This morning,I got all ready to do my daily weigh-in. I got naked, took off my watch and wedding ring, spat in the sink three times, and made sure I had no lint in my belly button.
But then I didn’t weigh myself.
I just couldn’t. I know that with the pre-race taper, as well as (much more importantly) the post-race hogfest, I’m bound to have gained some weight. I know my body well enough to make a guess: I bet I weigh 170 pounds. But I just couldn’t stand the thought of looking at the numbers and knowing for sure.
With the Leadville 100 over ’til next year and no important riding events/races on the horizon, my "carrot" – an important reason, fixed in time, for me to lose weight – is gone. And without the carrot, setting up the "sticks" (negative consequences for my failing to meet my goals) like the daily weigh-in and the Fat Cyclist Sweepstakes have lost their appeal.
In short, I need a new carrot. Maybe a 24 hour MTB race. Maybe an epic road ride or race that I’ve never heard of before – one with lots of climbing. Something I can look forward to, and have a reason to train for.
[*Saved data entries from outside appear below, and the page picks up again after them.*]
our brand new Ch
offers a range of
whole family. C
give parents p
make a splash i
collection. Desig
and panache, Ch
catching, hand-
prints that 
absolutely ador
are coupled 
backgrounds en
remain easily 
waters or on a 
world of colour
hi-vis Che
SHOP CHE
I’m open to suggestions. And since I’ve blown my biking travel budget for the foreseeable future, having it be located in the NorthWest is a must.
This raises the larger issue: Do I have a prayer of ever reaching a point where I don’t have to combat my eating inclinations in order to ride the way I want to be able to? I mean, suppose I manage to get back to 150 pounds – yay for me! – and then also manage to finish under nine hours at Leadville next year. What happens next? Well, unless I find something new and exciting to give me a reason to stay skinny, I wager that I’d gain about 7 pounds the next month, 5 the following, and be back into the 180s by Thanksgiving.
Wow, I’ve just succeeded in totally bumming myself out.
Today’s weight: OK, I promise. Tomorrow I’ll weigh myself, and I kick off the Fat Cyclist Sweepstakes again. I’ll find a new carrot soon.